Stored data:
________________________________________
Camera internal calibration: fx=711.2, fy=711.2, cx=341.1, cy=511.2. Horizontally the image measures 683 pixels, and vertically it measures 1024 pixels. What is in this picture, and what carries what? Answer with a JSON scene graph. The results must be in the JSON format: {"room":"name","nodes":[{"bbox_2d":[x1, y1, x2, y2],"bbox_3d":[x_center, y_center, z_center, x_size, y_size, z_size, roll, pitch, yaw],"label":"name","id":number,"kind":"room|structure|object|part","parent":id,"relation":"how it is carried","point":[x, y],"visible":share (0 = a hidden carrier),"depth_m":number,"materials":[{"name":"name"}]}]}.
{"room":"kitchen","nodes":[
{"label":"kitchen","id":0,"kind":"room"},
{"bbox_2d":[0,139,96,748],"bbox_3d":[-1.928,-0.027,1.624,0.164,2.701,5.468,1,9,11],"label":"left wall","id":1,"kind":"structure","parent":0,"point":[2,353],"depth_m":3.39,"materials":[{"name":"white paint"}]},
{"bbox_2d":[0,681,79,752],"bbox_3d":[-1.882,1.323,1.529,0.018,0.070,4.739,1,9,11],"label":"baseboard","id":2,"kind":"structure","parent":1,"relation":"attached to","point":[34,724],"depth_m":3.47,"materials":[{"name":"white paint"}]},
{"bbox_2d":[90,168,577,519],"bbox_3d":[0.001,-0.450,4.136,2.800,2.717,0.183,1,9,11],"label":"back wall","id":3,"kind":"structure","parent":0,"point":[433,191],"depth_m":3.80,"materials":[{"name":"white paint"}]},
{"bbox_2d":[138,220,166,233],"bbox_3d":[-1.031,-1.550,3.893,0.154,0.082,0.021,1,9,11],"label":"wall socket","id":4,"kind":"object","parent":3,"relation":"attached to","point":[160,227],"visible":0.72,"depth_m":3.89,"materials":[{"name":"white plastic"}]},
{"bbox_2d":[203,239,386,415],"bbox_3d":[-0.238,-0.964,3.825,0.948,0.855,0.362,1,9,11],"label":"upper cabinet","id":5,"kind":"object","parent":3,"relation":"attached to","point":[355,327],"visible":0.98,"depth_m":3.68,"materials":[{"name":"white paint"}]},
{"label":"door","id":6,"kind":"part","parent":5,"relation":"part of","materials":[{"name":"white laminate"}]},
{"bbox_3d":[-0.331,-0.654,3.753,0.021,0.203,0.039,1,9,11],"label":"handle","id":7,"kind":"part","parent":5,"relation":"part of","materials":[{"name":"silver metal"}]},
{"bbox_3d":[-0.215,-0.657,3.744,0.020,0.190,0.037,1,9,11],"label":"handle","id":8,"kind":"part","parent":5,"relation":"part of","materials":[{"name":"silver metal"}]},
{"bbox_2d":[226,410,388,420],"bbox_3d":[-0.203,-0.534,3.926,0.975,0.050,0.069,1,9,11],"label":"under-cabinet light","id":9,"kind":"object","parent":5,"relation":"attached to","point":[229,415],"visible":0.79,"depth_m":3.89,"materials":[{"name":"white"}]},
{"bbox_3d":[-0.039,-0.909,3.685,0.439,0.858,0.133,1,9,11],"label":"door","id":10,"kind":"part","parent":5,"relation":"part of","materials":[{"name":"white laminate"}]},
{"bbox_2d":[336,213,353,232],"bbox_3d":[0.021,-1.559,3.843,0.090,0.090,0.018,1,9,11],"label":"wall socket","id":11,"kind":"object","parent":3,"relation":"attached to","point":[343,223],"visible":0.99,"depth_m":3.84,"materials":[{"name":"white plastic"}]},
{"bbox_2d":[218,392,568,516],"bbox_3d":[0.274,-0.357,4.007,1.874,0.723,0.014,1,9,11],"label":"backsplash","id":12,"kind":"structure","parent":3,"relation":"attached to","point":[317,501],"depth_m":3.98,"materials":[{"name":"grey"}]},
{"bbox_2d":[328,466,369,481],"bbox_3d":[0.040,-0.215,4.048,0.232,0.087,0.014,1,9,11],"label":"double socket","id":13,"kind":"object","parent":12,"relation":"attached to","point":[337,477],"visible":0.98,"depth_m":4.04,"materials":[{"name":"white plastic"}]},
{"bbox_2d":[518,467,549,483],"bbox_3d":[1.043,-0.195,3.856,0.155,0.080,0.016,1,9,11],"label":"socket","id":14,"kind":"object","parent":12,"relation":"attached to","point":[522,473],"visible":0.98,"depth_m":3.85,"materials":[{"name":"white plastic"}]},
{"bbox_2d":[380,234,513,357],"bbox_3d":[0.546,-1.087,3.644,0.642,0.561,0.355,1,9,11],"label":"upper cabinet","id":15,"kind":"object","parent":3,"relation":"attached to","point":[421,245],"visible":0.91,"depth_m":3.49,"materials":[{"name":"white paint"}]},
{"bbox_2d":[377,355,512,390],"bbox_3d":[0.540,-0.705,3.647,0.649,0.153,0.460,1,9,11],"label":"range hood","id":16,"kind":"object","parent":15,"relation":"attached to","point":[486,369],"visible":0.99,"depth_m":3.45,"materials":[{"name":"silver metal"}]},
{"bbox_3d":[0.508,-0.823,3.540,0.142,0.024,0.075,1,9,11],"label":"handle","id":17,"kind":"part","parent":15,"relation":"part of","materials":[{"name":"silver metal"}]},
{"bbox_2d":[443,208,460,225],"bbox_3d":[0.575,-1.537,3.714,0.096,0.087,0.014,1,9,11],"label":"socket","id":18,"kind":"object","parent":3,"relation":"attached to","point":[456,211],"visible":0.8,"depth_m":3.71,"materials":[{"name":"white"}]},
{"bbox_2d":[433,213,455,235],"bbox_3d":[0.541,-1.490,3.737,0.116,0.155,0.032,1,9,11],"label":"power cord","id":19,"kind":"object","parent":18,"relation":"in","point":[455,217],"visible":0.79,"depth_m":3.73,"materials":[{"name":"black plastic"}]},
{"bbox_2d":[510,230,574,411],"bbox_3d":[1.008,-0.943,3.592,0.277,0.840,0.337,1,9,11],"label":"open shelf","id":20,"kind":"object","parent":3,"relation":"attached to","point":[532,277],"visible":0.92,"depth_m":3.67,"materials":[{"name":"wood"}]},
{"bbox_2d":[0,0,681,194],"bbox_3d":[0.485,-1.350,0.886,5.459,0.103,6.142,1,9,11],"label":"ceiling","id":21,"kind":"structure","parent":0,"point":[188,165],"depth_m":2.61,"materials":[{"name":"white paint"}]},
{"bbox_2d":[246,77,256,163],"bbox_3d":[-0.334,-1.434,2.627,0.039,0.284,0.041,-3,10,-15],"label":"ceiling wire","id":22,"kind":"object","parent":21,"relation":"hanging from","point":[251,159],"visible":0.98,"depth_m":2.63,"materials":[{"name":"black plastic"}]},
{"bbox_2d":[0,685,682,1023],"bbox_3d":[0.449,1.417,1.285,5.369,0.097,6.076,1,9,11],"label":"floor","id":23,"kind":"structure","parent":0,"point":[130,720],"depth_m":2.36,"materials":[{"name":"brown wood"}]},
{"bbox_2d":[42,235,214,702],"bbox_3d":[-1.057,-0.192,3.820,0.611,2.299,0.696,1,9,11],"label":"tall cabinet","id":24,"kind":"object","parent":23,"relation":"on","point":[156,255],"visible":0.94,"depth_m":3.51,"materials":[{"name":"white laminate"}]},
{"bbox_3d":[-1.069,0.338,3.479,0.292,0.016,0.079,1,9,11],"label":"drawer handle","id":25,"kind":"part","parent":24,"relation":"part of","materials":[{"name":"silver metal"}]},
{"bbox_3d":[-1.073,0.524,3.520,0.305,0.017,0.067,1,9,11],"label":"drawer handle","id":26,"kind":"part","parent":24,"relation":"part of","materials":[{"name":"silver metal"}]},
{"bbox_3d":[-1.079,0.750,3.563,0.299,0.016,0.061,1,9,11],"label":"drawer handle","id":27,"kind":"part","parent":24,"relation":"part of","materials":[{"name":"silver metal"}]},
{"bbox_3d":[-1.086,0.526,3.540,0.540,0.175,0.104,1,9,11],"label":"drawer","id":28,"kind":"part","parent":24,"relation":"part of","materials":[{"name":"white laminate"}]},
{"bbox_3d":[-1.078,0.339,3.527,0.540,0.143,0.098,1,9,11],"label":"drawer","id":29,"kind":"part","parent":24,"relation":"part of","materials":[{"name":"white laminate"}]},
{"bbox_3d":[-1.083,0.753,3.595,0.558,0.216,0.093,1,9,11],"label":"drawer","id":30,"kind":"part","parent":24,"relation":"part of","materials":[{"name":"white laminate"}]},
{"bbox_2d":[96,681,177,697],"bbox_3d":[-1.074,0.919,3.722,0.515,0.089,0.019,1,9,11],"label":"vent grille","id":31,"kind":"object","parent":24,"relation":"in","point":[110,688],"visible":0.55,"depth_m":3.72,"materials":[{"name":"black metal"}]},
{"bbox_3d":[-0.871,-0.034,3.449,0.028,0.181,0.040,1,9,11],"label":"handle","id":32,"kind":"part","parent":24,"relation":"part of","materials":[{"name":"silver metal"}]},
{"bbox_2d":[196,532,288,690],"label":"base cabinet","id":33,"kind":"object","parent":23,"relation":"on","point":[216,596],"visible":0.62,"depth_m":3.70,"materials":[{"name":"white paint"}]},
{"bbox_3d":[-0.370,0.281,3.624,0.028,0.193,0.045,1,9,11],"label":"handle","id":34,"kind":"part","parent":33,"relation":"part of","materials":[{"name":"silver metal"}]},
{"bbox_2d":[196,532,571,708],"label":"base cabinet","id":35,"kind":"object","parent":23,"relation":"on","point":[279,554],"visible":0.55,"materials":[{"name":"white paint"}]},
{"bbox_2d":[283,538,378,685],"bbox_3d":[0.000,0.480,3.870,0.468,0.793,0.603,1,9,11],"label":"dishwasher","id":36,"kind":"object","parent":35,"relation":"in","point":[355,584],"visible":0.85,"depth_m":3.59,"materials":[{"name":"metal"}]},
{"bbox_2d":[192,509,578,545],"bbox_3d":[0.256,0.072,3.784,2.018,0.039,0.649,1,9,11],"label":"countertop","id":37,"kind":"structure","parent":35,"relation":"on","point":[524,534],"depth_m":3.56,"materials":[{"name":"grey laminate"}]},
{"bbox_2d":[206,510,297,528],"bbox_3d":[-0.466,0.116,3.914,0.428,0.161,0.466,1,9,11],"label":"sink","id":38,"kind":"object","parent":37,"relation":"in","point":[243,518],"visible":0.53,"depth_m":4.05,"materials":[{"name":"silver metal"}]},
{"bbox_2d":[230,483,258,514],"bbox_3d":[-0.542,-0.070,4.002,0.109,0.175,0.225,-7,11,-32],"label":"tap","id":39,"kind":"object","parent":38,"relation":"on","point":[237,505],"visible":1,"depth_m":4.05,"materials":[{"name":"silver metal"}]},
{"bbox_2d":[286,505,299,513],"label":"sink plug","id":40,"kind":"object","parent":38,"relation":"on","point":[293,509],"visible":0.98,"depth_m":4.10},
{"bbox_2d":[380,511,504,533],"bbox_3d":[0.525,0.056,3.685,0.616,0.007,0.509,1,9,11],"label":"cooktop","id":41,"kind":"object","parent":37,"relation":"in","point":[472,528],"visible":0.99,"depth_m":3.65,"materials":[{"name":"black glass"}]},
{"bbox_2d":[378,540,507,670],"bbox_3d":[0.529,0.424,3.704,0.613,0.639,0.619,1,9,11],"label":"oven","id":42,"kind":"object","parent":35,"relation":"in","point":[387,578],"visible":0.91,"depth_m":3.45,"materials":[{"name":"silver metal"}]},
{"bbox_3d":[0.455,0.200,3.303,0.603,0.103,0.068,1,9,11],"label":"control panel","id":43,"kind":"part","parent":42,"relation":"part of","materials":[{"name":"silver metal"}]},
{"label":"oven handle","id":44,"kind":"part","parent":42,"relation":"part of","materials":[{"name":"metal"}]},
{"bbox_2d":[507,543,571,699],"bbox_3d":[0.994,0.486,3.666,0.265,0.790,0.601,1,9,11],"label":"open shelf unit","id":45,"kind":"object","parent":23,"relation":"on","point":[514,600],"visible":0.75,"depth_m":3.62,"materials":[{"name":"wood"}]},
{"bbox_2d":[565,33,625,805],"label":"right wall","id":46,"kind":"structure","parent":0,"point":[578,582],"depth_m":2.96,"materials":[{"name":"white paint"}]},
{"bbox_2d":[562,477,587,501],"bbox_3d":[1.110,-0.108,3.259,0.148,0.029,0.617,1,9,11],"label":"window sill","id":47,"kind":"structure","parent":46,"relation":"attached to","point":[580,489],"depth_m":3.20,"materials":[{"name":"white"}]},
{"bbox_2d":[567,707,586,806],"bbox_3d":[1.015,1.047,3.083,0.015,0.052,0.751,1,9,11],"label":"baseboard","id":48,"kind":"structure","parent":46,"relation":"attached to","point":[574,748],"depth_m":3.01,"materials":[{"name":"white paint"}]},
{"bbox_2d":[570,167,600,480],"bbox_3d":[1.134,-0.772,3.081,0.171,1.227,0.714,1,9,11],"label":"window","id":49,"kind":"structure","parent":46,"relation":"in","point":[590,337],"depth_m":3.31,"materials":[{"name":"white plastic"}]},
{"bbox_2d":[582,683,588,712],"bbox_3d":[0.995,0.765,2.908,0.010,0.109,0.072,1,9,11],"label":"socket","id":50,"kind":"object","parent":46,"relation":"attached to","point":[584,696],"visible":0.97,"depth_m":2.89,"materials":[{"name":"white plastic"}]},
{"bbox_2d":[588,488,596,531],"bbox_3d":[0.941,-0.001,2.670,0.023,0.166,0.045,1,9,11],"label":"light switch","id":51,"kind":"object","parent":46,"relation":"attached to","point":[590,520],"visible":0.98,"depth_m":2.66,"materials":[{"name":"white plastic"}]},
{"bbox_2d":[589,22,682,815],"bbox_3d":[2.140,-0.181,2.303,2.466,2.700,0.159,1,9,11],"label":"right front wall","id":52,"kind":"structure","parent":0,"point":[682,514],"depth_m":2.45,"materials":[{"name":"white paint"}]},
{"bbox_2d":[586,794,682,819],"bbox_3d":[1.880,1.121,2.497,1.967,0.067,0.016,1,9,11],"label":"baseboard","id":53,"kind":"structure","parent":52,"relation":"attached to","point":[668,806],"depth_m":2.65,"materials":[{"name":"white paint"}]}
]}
________________________________________
• Goal of the exercise
Go through the data above and find the lines with the word "grey". Copy each of those lines.

• Solution to this task
{"bbox_2d":[218,392,568,516],"bbox_3d":[0.274,-0.357,4.007,1.874,0.723,0.014,1,9,11],"label":"backsplash","id":12,"kind":"structure","parent":3,"relation":"attached to","point":[317,501],"depth_m":3.98,"materials":[{"name":"grey"}]},
{"bbox_2d":[192,509,578,545],"bbox_3d":[0.256,0.072,3.784,2.018,0.039,0.649,1,9,11],"label":"countertop","id":37,"kind":"structure","parent":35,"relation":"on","point":[524,534],"depth_m":3.56,"materials":[{"name":"grey laminate"}]},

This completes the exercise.